SQL

Table of Contents

Basic Concepts

SQL is used for managing, manipulating, and retrieving data stored in relational databases.

Relational databases are clusters of data relations usually defined by data sets, their attributes, and their combination. Relations are presented as sequences of unique attributes known as tuples.

When problem domain concepts model data sets as relations such as tables, views, and join tables, their attributes define the columns, as well as the valid data type for attribute values. Instances of a concept are thus presented as rows. A unique attribute combination may indicate the need for a new relation.

Attribute values may be further constrained to make sure only good quality data is stored. For instance, since hardly any concept is properly represented by null it’s consider good practice to define default attribute values.

Another concept that shows up frequently when problem domain concepts model data sets is that of relationship. Although outside of the scope of this cheat sheet, let’s just say that relationships describe how instances of concepts may relate to one another.

Retrieve Data

Retrieve all of <a>, <b>, and <c>’s attribute values from <relation>.

Select <attribute_a>, <attribute_b>
From <relation>

To retrieve all data in <relation>.

Select *
From <relation>

Unique values

Blindly discard duplicate sequences of attributes eg. rows.
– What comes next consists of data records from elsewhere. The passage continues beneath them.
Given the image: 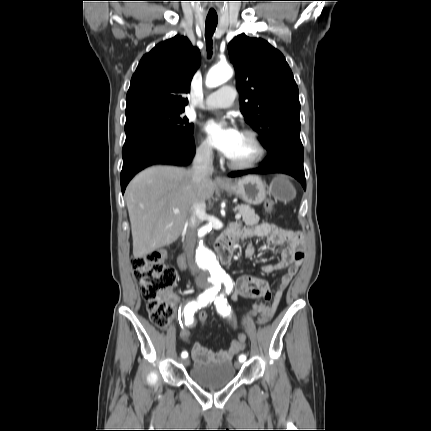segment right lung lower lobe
<instances>
[{
	"instance_id": "98d812e1",
	"label": "right lung lower lobe",
	"mask_w": 431,
	"mask_h": 431,
	"mask_svg": "<svg viewBox=\"0 0 431 431\" xmlns=\"http://www.w3.org/2000/svg\"><path fill=\"white\" fill-rule=\"evenodd\" d=\"M195 154L192 136L163 129H147L126 136L122 150L121 190L142 169L154 164L186 166Z\"/></svg>"
}]
</instances>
Select DISTINCT  <attribute>
FROM <relation>;

Attribute Functions

SQL allows us to analyze attribute values through various functions. These functions compute single results from a set of multiple attribute values. The follow a formula similar to:

Select <attribute>, <func>(<attribute>)
FROM  <relation>;

Whenever we need to

description function
Add all of <attribute>’s values Sum(<attribute>)
Get the average <attribute> value Avg(<attribute>)
Round <attribute>’s values to <N> decimals Round(<attribute>, <N>)
Get highest <attribute> value Max(<attribute>)
Get lowest <attribute> value Min(<attribute>)
Get number of rows with any value except Null Count(<attribute>)

Data Aggregation

Collections

When we need to put identical data together we can:

Select *, Avg(<attribute>)
FROM <relation>
GROUP BY <clause>;

We can further filter that aggregate appending a <restriction> using

Having <restriction>;

Having, unlike other filtering functions, only works on data aggregates.

Filtering and <restriction>s are covered below.

Conditions

SQL is capable of returning different data relations having met one of possibly multiple conditions.

Case
When <restriction_a> Then <relation_a>
When <restriction_b> Then <relation_c>
Else
  <default_relation>
End

Note:

  • Else case is optional.
  • Case returns Null when there’s no matching case.
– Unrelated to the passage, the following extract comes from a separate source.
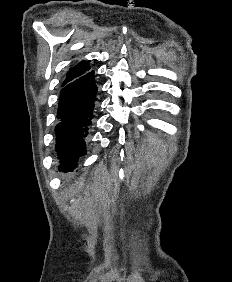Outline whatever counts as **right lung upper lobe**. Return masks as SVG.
<instances>
[{"label":"right lung upper lobe","instance_id":"cb5924a9","mask_svg":"<svg viewBox=\"0 0 232 282\" xmlns=\"http://www.w3.org/2000/svg\"><path fill=\"white\" fill-rule=\"evenodd\" d=\"M89 69H90L89 64L86 61H81L80 63H78L74 67L70 68V70L68 71L66 78H65L63 83L71 81V80L85 74L86 72L89 71Z\"/></svg>","mask_w":232,"mask_h":282}]
</instances>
The resulting relation can be aliased, using As, to make it easier to refer to it.

Aliasing

Aliases can help handling data aggregates, and relations.

As can be used to temporarily rename an attribute or existing data relation. It can also temporarily name resulting relations to make it easier to refer to them.

Select <extremly_long_attribute_name>  As <attribute>
From <extremly_long_relation_name_1> As <relation_1>
Join <extremly_long_relation_name_2> As <relation_2>
  On <relation_1>.id = <relation_2>.id
Order By <attribute> Desc ;

-- another example

Select <attribute>,
  CASE
  WHEN <restriction_1> THEN <relation_1>
  WHEN <restriction_2> THEN <relation_2>
  ELSE <default_relation>
  End As <result_relation>
FROM <relation>

Filter Data

Restrictions

A common way of refining queries is the use of restrictions. Some of the most common restriction operators are for:

Comparison.

=, !=, <>, <, >, <=, >=
-- eg.
<attribute> = <value>

Inclusion.

<attribute> Between <value_a> And <value_b>

Exclusion.

<attribute> Not Between <value_a> And <value_b>

Belonging.

<attribute> In(<a>, <b>, <c>)

Absence.

<attribute> Not In(<a>, <b>, <c>)

Similarity.

<attribute> Like <pattern>

Difference.

<attribute> Not Like <pattern>

Like, and Not Like may include the % wildcard to match zero or more characters, and/or _ which only matches a single character.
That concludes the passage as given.